### To do
Look through the entries below and report how many lines hold the string "allChannelsChecked". Only the number is wanted.

---------- Input data ----------

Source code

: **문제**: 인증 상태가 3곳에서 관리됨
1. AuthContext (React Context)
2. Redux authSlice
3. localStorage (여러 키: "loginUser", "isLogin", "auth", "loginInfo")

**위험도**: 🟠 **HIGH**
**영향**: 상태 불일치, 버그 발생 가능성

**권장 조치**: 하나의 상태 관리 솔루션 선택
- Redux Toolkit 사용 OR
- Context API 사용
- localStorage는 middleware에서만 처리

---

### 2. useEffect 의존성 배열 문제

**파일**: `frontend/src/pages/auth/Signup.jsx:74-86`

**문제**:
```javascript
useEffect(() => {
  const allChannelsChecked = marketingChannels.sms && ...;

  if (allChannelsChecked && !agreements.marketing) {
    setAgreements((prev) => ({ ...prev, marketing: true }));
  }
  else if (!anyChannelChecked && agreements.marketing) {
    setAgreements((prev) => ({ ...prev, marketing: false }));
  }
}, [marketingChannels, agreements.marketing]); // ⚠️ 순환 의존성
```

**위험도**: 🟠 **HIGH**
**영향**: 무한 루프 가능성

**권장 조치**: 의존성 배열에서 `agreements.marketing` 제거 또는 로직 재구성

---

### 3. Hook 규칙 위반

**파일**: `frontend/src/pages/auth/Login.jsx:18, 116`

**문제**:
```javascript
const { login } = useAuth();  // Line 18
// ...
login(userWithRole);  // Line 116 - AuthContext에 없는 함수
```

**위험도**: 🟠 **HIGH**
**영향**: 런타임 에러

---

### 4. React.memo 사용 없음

----------

### Solution to the exercise
2